The Federal Open Market Committee completed their meeting this morning, and the conclusion was much the same as we’ve come to expect: continued stimulus in the form of $85 billion in bond purchases a month with the same targets (6.5% unemployment assuming no higher than 2.0% inflation). However, their outlook seemed slightly more optimistic on the economy, and also contained an acknowledgement of diminished downside risks.
Although it doesn’t feel like it, employment has been improving this year (the unemployment rate ticked up last month with better labor force participation, but still a percentage point away from the intended target) and formal inflation measures have been inching lower. At the same time, economic data has been mixed, but continues to reaffirm slow overall growth—perhaps 2.0-2.5% for 2013 real GDP and maybe a percentage point better for 2014. In the Fed’s mind, the pace of the recovery is not as robust as they would like to see, and plenty of spare capacity exists, which keeps a lid on conditions overheating and necessitating a more restrictive stance sooner than later. Hence the continued QE.
The ‘taper talk’ of when the Fed may pull off the gas pedal has spooked markets in recent weeks to some extent, the backdrop of which is somewhat multi-faceted and even ironic. On one hand, tapering off stimulus relays a fear that markets won’t be able to sustain themselves under their own power, without the Fed; on the other, it conveys confidence that the economy is strong enough to grow on its own (a long-term positive, but this also contains an embedded fear about rising interest rates). We’re probably not at either juncture yet.

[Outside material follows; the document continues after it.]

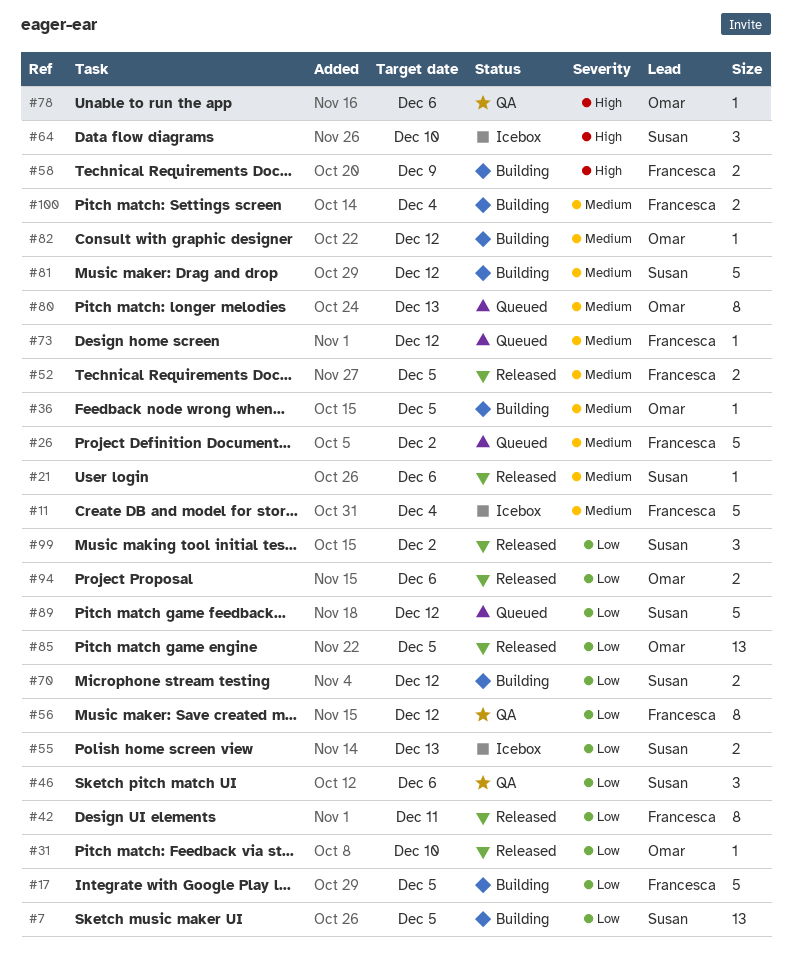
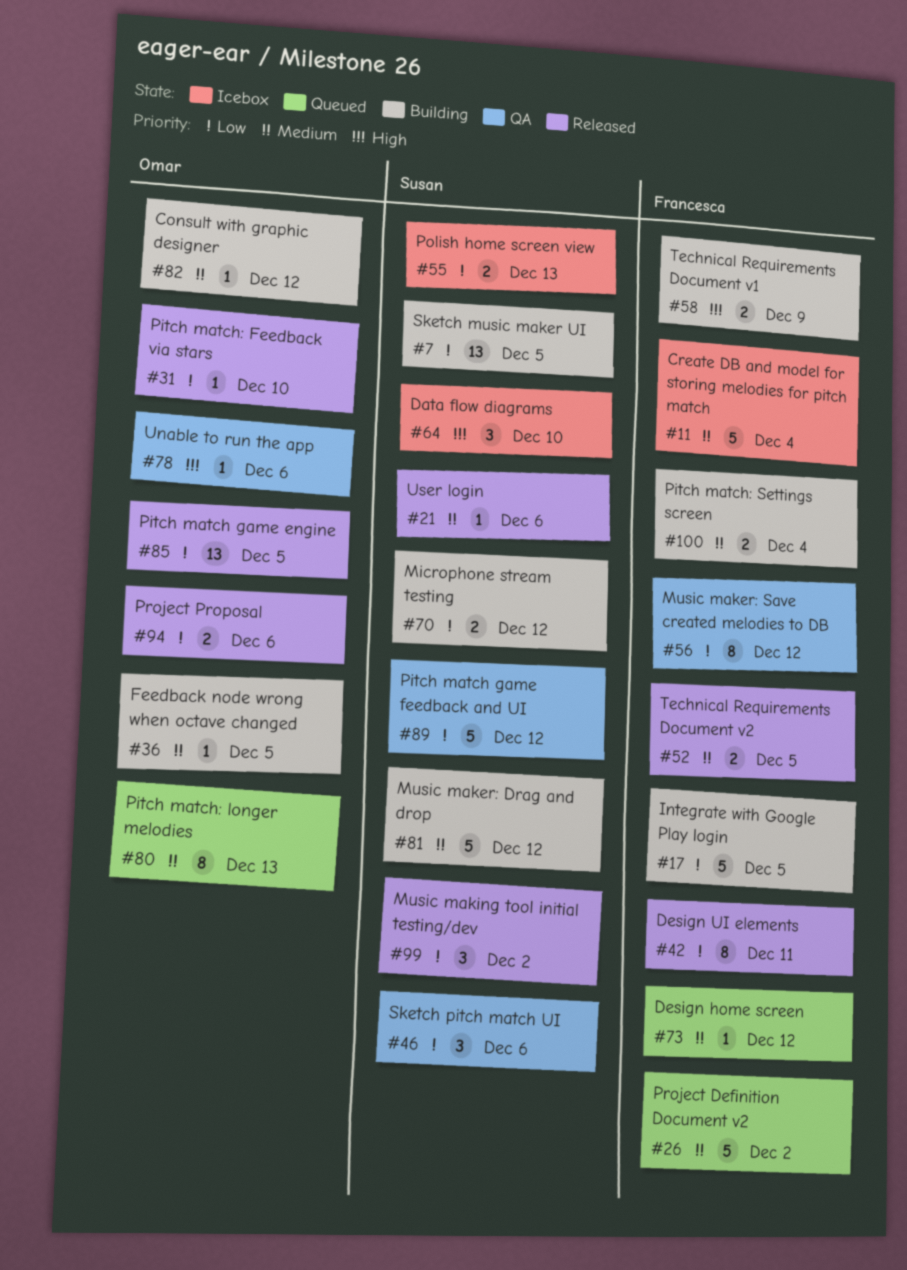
#89, status: Queued -> QA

With Chairman Bernanke’s current term concluding in 2014 (and hints from the President that he’s stayed longer than he expected to), some talk has already begun about a potential replacement. It could possibly be current Vice Chair Janet Yellen, or perhaps another friend of the administration, such as Lawrence Summers, who has been an economic advisor to the current administration as well as Treasury secretary under Clinton.
Bottom line: we’re at status quo, but that can’t continue forever.